• _WHAT YOU ARE ASKED TO DO_: Among the records below, find each line bearing the word "pour" and copy it.

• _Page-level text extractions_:
────────

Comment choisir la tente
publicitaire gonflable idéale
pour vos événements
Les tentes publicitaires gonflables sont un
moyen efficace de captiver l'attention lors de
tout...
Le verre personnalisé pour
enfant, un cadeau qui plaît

────────

• _WRITTEN SOLUTION_:
pour vos événements
Le verre personnalisé pour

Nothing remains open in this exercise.